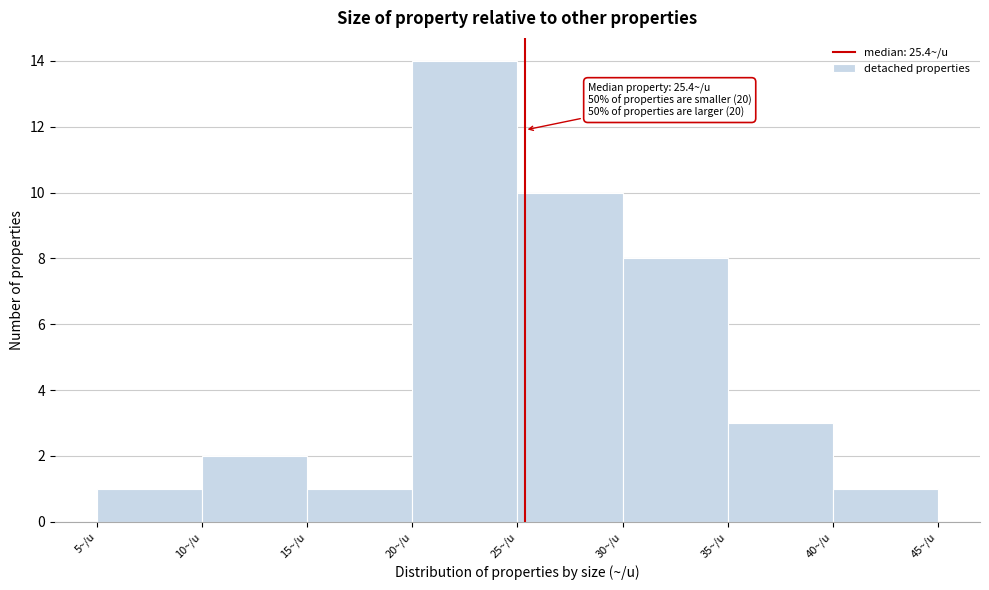

Which range on the x-axis has the tallest bar?

20 to 25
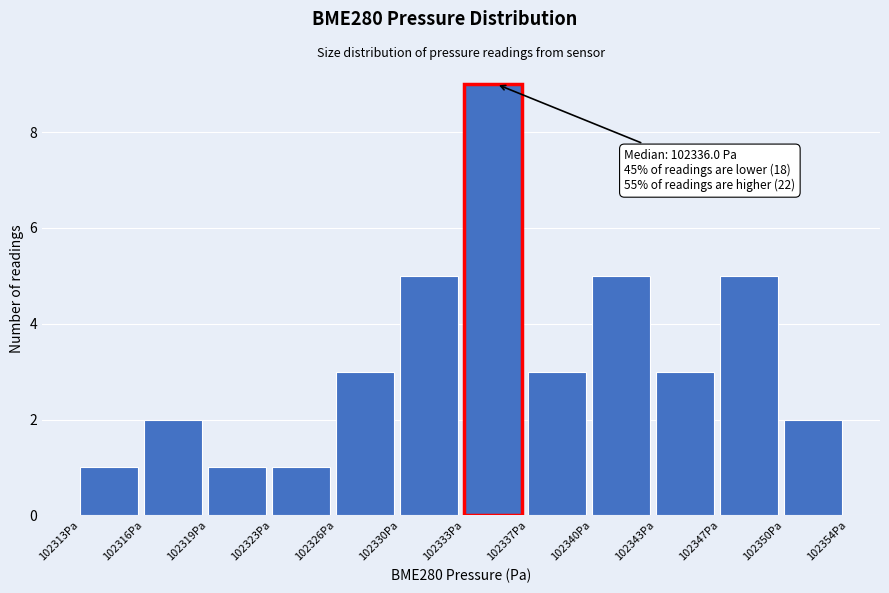

Reading left to right, what are all the values shown in this chart?

1	2	1	1	3	5	9	3	5	3	5	2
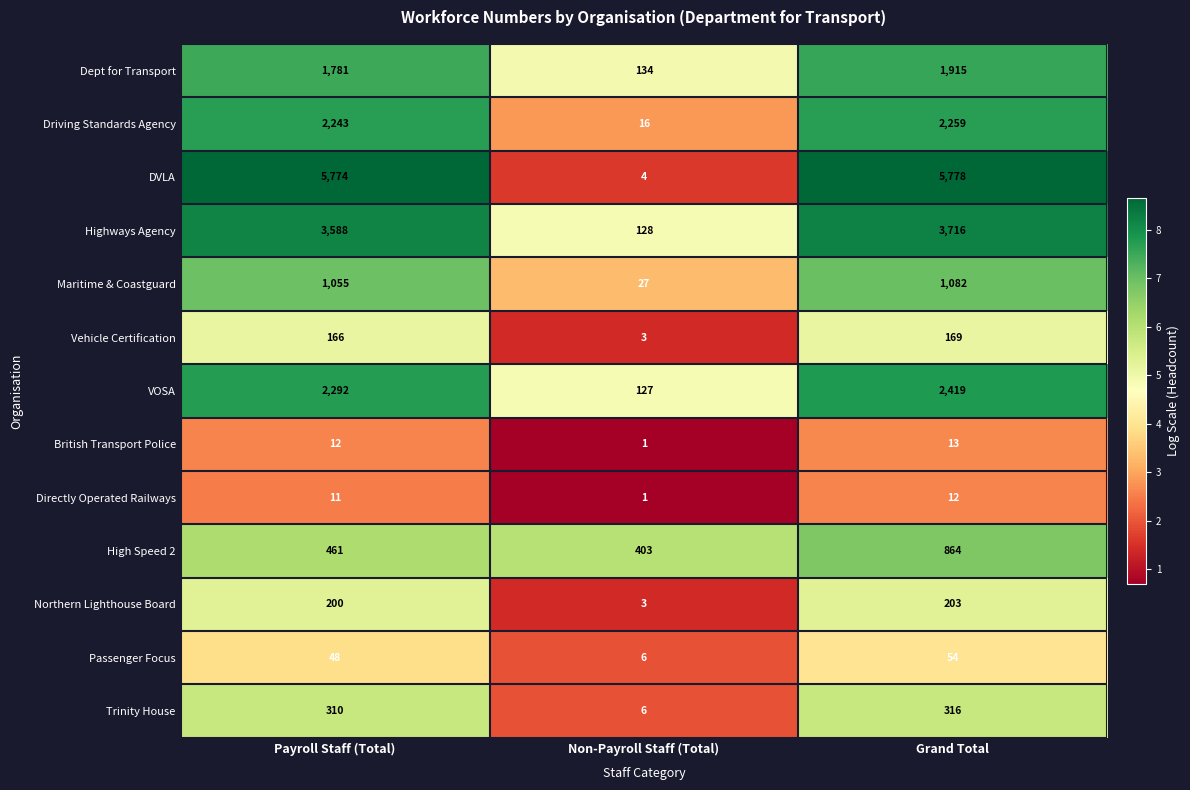

Rank the categories by High Speed 2 value from highest to lowest.

Grand Total, Payroll Staff (Total), Non-Payroll Staff (Total)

* _Exercise description_
Would you reproduce every line of the material above word for word, leaving out the pictures?

* _Response area_
Which range on the x-axis has the tallest bar?

20 to 25

Reading left to right, what are all the values shown in this chart?

1	2	1	1	3	5	9	3	5	3	5	2

Rank the categories by High Speed 2 value from highest to lowest.

Grand Total, Payroll Staff (Total), Non-Payroll Staff (Total)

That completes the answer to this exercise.